Like what you are reading? For more stimulating stories, thought-provoking articles and new video announcements, sign up for our monthly newsletter.

So what is the right move at this point? Do I abandon all hope that the client will ever complete a homework assignment and therefore never give out assignments again? Do I make a paradigmatic shift and drop homework altogether from my clinical work? Or do I put my nose to the grindstone and continue generating ideas and homework assignments for the client?

Sadly, I’ve found myself stuck in the performance trap, which is the pressure to wow the client every week with a new idea. However, this option comes with many pitfalls. First, the pressure to wow the client is completely misguided. Rather than wowing the client, I should be holding them accountable. They made an agreement to do the homework, and I need to hold them to that. If the situation were reversed, I would have to be accountable to them. And, in fact, this does often happen in the clinical contexts. The client may want me to fill out some paperwork, forward their notes to another provider, provide them billing information, or email them a resource discussed in session. I agree or not, and then I am accountable to fulfilling my end of the bargain. This makes sense. That seems reasonable.

So why, then, do I drop this standard when it comes to the client? Secondly, moving on to another idea doesn’t provide any information as to why they didn’t do the homework. Maybe there is a clinically relevant reason why they didn’t do it. And, quite possibly, understanding why they didn’t do it could be the secret to unlocking the reason why they are seeing me in the first place. Thirdly, the pressure I felt to come up with great idea after great idea was removing the work from the client and placing it on myself. In essence, I was creating a context where my client was dependent on me, resulting in a situation where they didn’t value the work I was doing. Why should they have to act on an idea I suggested this week, when next week I may have something even better?

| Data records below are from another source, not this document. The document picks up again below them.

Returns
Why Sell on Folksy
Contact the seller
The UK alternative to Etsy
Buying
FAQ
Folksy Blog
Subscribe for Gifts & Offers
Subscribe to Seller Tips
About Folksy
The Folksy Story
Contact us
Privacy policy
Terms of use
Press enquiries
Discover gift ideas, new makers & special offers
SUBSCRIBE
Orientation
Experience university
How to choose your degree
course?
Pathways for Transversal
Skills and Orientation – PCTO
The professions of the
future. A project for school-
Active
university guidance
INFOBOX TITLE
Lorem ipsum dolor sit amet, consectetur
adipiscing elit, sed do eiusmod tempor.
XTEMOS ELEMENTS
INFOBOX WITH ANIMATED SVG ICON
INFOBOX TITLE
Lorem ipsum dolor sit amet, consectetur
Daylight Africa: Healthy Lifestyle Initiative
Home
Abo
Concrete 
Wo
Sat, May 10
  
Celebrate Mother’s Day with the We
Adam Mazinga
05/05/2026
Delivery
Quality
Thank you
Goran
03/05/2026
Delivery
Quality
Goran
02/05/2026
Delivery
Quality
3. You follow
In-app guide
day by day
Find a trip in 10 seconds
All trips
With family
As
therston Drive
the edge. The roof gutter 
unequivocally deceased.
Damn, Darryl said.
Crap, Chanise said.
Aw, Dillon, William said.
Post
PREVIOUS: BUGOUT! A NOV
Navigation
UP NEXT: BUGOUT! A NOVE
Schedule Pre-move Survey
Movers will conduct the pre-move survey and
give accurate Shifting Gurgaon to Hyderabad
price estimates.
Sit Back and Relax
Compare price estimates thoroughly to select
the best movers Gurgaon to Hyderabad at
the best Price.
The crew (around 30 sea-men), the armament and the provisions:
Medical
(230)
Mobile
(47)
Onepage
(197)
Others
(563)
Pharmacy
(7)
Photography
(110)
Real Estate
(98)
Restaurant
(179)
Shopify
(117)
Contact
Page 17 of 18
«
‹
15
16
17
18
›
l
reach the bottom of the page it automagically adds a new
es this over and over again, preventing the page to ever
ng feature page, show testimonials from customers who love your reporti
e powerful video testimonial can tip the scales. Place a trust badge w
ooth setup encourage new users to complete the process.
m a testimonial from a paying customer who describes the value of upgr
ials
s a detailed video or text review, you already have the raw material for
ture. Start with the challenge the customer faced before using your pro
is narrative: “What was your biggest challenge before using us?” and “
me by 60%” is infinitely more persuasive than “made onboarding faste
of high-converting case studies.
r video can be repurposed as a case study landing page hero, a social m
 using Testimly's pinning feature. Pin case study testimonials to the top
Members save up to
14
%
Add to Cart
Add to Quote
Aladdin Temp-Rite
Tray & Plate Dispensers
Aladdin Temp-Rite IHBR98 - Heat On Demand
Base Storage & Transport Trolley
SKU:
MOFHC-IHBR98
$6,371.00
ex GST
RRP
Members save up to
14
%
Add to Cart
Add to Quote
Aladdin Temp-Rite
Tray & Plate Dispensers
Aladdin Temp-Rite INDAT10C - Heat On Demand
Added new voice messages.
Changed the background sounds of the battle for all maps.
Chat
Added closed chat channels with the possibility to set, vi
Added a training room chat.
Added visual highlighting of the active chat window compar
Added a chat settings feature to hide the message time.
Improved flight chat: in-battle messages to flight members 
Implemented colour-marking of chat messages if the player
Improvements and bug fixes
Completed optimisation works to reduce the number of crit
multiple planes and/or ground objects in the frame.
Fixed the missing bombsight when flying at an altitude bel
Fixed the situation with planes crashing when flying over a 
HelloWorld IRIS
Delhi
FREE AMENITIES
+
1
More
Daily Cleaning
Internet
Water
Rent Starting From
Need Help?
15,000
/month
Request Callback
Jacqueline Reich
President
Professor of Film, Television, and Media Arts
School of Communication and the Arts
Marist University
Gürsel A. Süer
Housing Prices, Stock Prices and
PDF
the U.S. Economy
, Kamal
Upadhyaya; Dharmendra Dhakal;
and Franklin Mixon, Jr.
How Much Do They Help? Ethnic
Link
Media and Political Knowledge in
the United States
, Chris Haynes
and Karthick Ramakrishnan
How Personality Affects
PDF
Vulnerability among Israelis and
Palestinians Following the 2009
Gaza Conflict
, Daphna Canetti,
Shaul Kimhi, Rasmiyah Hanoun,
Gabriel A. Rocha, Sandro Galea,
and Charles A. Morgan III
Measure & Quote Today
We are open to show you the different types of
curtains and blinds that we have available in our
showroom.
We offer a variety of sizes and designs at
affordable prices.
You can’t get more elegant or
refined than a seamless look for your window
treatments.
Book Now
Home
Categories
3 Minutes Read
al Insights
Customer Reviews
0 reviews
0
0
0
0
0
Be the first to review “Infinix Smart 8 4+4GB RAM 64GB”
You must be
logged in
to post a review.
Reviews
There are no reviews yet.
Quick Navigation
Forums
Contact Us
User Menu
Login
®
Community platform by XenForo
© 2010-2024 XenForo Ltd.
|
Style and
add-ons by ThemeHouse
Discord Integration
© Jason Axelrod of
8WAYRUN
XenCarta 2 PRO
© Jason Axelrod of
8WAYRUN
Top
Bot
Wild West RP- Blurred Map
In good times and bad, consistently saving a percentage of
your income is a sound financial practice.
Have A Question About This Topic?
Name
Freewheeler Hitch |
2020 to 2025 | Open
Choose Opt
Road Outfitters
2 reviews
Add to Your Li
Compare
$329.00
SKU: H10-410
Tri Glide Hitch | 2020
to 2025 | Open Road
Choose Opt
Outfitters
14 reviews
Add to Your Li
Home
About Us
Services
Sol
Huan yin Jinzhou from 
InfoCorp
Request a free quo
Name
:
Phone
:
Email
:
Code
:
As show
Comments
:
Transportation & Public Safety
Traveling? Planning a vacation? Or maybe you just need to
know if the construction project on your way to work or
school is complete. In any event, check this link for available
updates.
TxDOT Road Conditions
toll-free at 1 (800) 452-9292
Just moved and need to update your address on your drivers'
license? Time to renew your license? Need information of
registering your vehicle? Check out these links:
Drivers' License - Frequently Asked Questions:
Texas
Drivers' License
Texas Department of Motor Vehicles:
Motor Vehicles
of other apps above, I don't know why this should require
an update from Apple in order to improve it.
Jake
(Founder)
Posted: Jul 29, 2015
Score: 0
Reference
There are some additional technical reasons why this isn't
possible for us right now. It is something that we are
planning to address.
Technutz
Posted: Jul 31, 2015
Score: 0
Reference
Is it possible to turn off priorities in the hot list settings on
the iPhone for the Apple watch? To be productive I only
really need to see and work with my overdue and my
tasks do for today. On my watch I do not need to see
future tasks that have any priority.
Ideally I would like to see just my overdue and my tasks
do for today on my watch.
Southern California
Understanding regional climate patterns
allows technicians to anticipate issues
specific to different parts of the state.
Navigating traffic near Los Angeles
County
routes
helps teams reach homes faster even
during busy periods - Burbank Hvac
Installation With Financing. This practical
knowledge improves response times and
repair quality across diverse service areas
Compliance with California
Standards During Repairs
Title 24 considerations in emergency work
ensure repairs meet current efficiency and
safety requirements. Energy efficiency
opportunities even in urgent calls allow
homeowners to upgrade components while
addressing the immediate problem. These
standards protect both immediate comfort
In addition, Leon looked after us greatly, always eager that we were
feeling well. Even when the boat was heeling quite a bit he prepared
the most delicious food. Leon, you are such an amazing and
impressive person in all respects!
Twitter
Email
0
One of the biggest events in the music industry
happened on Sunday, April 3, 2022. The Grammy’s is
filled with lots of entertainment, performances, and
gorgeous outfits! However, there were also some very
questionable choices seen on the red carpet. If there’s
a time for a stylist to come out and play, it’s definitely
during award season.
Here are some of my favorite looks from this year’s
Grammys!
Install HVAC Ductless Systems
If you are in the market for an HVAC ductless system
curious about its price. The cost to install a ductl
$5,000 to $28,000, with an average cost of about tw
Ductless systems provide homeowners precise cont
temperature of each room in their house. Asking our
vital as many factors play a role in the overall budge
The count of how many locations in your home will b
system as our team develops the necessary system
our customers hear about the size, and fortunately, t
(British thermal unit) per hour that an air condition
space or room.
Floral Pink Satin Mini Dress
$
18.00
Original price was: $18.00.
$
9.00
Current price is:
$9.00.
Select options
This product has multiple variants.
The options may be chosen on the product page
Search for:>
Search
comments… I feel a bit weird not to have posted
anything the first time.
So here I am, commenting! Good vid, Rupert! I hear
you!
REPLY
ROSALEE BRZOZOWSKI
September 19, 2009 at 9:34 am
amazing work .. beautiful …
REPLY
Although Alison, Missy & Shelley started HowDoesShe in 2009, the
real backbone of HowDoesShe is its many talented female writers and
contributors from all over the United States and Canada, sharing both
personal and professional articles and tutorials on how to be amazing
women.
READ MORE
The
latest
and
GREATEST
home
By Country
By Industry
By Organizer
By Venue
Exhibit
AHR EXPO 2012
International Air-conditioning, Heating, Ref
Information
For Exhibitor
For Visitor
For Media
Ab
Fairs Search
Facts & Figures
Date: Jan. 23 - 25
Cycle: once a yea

I can remember a couple with whom I had been working for a few weeks and found myself stuck in the performance trap. We had spent enough time building trust, gaining an understanding of the problem, exploring their story and relationship history that I thought they were ready to test out a few of the ideas we discussed. So I gave them a homework assignment, taking care to explain how it related to their presenting problems, how it would help them reach their treatment goals, and what the homework would look like using practical examples. The couple wholeheartedly agreed to do the homework, and the session ended with a buzz of excitement. When I asked how the homework went during our next session, they put their palms to their foreheads and said, “Whoops! We forgot.” I said, “That’s okay. No problem. Maybe the homework assignment wasn’t a good idea.” And then I proceeded to explore another idea from my therapist bag that could address the problem and get them closer to their treatment goals. Little did I know that this was the start of a trend that would last session after session. After months of getting nowhere, the couple terminated therapy. They said they liked me and appreciated my efforts, but they just weren’t getting anywhere. I now realize why.

As you can see from this scenario, I was fully engrossed in the performance trap. Sure, I felt like I was working hard for the clients, and they even appreciated my efforts, but that had no effect on their making real, tangible movement towards their goals. And that is the whole point. If my efforts are not getting the client closer to their goals, then that is cause for reflection and re-evaluation. So don’t make the same mistakes I did. Rather, follow these recommendations when giving your client homework: don’t abandon giving your client homework, keep your client accountable, understand the “why” when they don’t do homework, resist the urge to generate idea after idea, and (yes, it’s cliché but true) don’t work harder than your client.